--- JOB ITEM ---
Repeat each entry word for word; the images are not part of the copy.

+++++

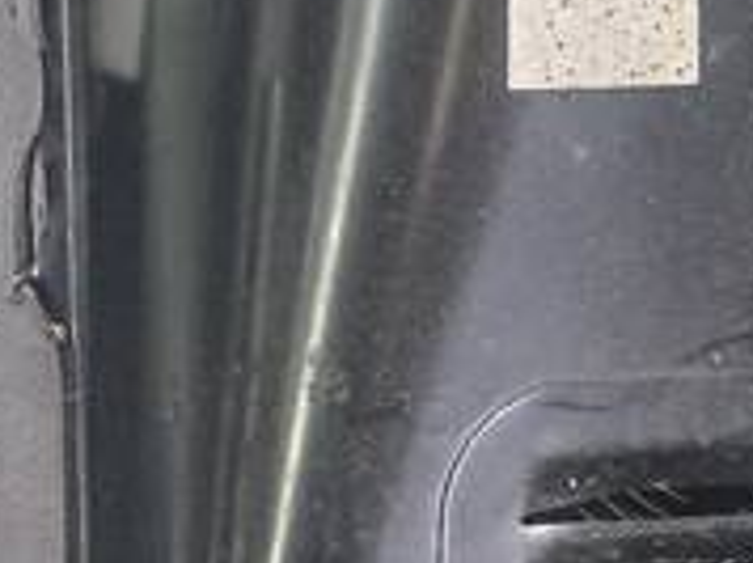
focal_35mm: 144
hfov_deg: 11.4
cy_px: -135
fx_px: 3128
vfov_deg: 10.1
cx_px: 1798
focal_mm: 4.6
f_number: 1.8
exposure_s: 1/50
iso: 200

+++++

--- WRITTEN RESPONSE ---
focal_35mm: 144
hfov_deg: 11.4
cy_px: -135
fx_px: 3128
vfov_deg: 10.1
cx_px: 1798
focal_mm: 4.6
f_number: 1.8
exposure_s: 1/50
iso: 200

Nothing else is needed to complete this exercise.